7) Don't forget trade media - Franchise advertising should always be considered in your industry publications, websites, or shows, and may also produce good franchise prospects, sometimes at a much lower cost!
8) Create an opportunity fund - Budget some monies to take advantage of special editions, activities, or new media programs that come up during the year. A reserve fund helps prevent missing out on these special opportunities.

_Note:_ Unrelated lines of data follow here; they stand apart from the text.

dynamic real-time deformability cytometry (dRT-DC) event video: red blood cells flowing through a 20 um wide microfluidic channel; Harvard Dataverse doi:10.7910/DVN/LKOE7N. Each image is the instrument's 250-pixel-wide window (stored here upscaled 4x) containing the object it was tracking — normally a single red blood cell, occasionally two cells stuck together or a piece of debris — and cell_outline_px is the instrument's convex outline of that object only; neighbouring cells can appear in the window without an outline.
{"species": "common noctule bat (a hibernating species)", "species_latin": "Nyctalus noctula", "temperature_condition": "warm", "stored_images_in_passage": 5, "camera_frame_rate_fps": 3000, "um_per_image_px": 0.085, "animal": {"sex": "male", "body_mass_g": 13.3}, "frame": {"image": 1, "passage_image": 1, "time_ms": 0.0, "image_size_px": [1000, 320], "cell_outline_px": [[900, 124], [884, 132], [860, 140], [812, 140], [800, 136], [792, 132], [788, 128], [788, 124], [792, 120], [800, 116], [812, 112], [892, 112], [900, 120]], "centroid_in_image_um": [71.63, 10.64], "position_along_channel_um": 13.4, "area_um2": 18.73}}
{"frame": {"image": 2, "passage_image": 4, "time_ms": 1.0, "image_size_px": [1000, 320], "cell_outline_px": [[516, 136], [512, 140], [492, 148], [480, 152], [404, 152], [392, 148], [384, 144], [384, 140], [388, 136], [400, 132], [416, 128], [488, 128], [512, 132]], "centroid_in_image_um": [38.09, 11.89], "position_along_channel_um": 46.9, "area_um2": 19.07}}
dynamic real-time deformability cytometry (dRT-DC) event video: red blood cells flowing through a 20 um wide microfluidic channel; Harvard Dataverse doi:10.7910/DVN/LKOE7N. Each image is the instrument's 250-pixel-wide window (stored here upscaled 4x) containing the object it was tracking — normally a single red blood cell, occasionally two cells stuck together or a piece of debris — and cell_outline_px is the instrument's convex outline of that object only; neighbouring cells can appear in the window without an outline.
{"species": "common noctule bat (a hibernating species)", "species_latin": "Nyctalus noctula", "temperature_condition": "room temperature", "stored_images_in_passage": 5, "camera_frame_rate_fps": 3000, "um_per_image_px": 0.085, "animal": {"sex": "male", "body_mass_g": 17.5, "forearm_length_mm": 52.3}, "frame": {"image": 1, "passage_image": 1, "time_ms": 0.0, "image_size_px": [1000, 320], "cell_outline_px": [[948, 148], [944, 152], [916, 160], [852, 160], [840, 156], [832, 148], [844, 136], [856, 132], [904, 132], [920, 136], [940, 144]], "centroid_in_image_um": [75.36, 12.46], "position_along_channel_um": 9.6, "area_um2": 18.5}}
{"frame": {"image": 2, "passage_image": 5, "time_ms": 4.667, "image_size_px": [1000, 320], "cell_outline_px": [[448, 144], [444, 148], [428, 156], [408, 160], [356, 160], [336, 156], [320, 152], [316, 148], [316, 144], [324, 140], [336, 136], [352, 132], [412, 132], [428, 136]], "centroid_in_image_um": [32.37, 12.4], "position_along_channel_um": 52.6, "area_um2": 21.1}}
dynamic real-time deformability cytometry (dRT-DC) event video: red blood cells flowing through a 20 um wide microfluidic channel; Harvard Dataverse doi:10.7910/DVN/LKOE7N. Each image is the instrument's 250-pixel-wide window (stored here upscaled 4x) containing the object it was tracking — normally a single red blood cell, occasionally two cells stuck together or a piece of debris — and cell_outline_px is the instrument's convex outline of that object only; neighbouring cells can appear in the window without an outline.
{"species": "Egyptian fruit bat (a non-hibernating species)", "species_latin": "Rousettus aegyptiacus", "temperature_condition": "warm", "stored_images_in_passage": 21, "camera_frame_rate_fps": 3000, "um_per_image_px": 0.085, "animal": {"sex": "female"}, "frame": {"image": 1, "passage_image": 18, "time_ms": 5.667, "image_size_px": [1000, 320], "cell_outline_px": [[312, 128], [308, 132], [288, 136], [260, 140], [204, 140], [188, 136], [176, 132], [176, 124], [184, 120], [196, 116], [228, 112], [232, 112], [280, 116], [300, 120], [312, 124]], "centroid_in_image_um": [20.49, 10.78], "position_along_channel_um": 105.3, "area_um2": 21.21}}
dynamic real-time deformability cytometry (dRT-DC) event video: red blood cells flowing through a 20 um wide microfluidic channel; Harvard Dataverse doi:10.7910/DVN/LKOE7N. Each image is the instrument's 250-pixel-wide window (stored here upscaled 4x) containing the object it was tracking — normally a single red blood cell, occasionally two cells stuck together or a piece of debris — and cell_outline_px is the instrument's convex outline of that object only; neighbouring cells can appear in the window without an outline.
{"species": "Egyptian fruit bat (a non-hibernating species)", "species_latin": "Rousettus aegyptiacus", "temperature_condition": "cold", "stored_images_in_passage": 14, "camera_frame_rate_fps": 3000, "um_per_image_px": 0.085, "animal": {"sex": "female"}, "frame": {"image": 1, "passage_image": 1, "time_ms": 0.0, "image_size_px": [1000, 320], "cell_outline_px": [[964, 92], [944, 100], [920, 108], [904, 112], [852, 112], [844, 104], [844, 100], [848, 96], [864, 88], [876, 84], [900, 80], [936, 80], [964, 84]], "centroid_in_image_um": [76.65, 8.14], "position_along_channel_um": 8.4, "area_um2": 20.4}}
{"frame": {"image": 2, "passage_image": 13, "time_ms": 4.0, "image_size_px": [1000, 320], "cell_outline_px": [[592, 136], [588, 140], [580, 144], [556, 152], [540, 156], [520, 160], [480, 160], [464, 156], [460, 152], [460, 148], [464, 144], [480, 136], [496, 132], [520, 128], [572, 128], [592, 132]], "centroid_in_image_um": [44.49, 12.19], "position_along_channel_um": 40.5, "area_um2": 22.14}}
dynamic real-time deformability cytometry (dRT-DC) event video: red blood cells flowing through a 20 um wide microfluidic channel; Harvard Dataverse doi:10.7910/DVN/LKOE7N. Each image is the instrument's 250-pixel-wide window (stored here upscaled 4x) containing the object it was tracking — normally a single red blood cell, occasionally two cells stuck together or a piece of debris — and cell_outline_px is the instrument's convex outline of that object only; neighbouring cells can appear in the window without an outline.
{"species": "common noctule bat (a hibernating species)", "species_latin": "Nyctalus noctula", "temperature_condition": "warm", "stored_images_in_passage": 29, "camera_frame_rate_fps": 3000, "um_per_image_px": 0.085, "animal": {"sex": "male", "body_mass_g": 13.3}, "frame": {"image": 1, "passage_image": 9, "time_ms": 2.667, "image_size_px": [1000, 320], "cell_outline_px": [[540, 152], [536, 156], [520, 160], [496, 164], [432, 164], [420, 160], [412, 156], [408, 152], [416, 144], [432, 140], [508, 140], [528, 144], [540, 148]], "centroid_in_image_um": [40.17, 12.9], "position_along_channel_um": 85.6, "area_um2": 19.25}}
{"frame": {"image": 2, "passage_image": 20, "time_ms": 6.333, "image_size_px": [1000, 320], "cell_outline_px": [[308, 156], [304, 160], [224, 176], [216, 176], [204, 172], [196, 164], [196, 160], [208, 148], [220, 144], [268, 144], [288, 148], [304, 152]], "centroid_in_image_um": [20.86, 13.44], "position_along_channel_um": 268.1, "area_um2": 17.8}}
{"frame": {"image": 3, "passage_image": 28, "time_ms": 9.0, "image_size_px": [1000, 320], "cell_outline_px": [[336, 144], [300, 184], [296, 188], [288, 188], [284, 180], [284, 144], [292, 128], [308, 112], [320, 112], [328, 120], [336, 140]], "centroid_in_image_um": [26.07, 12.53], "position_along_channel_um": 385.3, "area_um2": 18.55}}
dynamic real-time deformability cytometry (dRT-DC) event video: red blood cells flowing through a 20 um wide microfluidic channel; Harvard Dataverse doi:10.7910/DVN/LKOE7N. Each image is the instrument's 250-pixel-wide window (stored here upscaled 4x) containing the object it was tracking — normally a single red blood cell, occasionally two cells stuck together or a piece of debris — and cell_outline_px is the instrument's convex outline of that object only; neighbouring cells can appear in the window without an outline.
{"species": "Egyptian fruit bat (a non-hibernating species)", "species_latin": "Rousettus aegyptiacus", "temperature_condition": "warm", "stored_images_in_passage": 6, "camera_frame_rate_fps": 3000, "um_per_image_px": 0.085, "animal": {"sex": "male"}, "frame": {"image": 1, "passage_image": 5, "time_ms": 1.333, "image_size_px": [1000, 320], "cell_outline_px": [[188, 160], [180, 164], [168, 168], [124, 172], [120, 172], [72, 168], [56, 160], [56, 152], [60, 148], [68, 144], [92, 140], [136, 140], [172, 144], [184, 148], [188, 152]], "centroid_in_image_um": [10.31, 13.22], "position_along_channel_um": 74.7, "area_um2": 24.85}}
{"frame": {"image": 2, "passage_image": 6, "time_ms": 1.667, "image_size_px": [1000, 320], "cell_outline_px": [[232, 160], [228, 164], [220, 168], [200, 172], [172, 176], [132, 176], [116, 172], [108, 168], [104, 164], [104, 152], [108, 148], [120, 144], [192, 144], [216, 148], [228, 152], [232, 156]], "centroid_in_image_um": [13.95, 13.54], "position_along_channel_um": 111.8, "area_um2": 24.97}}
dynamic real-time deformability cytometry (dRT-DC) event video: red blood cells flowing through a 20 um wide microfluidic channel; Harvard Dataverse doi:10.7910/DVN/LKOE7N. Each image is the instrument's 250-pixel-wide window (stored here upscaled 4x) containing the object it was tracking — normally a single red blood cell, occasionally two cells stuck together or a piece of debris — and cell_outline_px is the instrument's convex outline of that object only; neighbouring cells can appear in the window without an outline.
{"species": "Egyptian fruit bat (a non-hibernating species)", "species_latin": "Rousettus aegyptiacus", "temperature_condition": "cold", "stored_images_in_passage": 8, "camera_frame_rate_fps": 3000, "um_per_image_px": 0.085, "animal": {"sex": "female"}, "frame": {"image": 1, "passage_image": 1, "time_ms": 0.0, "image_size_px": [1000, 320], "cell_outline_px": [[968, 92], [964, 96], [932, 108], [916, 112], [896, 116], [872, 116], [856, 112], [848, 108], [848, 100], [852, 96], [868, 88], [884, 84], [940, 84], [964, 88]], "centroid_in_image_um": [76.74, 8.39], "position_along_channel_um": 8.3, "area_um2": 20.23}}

9) Quarterly adjustments to your plan - Analyze and modify your lead-generation activities at least every three months. What you don't measure, you can't improve. The best-performing media plan is constantly evolving. Static plans lose their punch pretty quickly and suffer lead erosion-especially considering how volatile website marketing, broker leads, PR, referrals, or most any sources can be at any given time. Let's not forget changes in buyer interests triggered by hurricanes, election years, war, and booming and busting economies. Companies who only reengineer their recruitment programs annually are making costly mistakes.
10) Only results count - Recruitment advertising has one primary mission: generate prospects for franchise ownership. If you aren't producing qualified email responses, or better yet hearing your phone ring, your marketing efforts are failing. Implement a systematic lead-generation process, and you'll improve your efforts and save money! This takes time, attention, and careful analysis. It's hard work, but the payoffs are oh-so-sweet.